If you find a mistake after the fact, simply calmly and quietly clean the area, and resolve to better supervise your puppy in the future.

**Do not punish your puppy for eliminating in the house or an unwanted area.

Never rub a dog’s nose in an elimination, strike or swat your puppy. Punishing your puppy for a natural act can make them think they should never toilet near a person.

"Dogs who are punished during elimination may be taught to eliminate only far from humans or in secret."
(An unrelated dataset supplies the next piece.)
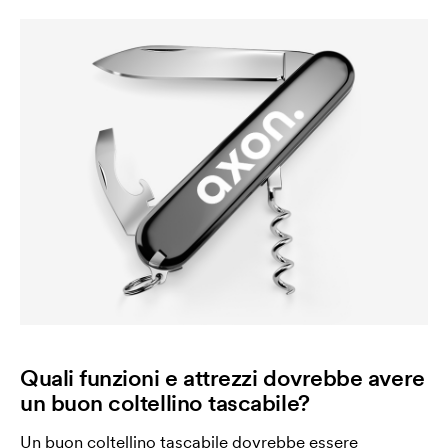
Quali funzioni e attrezzi dovrebbe avere
un buon coltellino tascabile?
Un buon coltellino tascabile dovrebbe essere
Being able to eliminate on a leash, and when asked, is crucial for maintaining the health of pets. It allows dog owners to monitor the frequency of urination and defecation, watch for changes in urine such as a strong odor or blood, know immediately if a dog is suffering from diarrhea, etc. Dogs who are punished during elimination may be taught to eliminate only far from humans or in secret. These dogs may even choose to toilet indoors but away from people in a hidden spot (e.g., behind the couch, under the bed, or in a closet in a spare room).

What about marking?

Dogs normally use urine to mark their territory and send social signals. Preventing marking is done using the same techniques as general housetraining. Reversing marking requires plenty of direct supervision to prevent mistakes and lots of praise when the dog toilets outdoors. During housetraining, avoid allowing your dog to rehearse urinating on exterior walls, fences, fence posts, or other man-made objects as this will also discourage unwanted marking. Dogs should be given the opportunity to mark outside on allowed items (bushes, trees, grasses, etc.) as this is a normal dog behavior.
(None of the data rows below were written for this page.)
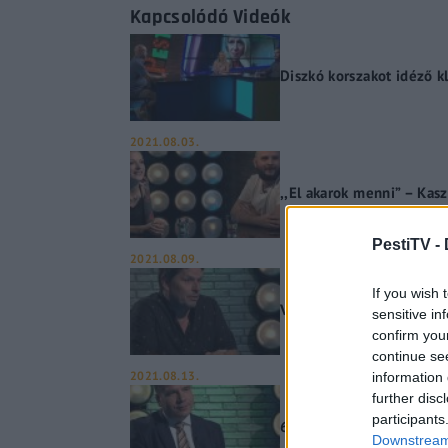
Kapcsolódó Videók
Diszkó korszakot idéző kl
2021.08.03.
,,El akarok menni” – Kas
PestiTV -
2021.08.09.
If you wish 
Vadonatúj dalt készített 
sensitive in
confirm you
continue se
2021.08.13.
information 
further disc
participants
6. alkalommal rendezik 
Downstream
When can I start giving my puppy more freedom?

Once your puppy has gone 8-12 weeks without mistakes, they are probably ready for more freedom. This sounds like a long time! But puppies are babies, and they really do need constant supervision for success in house training, manners, safety from chewing or ingesting dangerous items, and so much more.

As you gradually allow your newly housetrained puppy or dog more freedom, consider allowing them to leave the room briefly without you. At first, watch from afar for any signals they might need to toilet. If you see a pause, sniff, circle, or other behavior that you have associated with the need to eliminate, cheerfully call your puppy to the toileting routine and praise them once they go in the right spot. Over time, you will be able to trust your puppy with more and more freedom once they have learned where to toilet even when you are not watching. Investing lots of time when you first bring home your new puppy or dog will help assure you share a long relationship of not worrying about housetraining mistakes in the future.

If your previously well-housetrained dog begins making mistakes, always consult your veterinarian for guidance. It may be some types of infections that are preventing him from holding the desire to urine.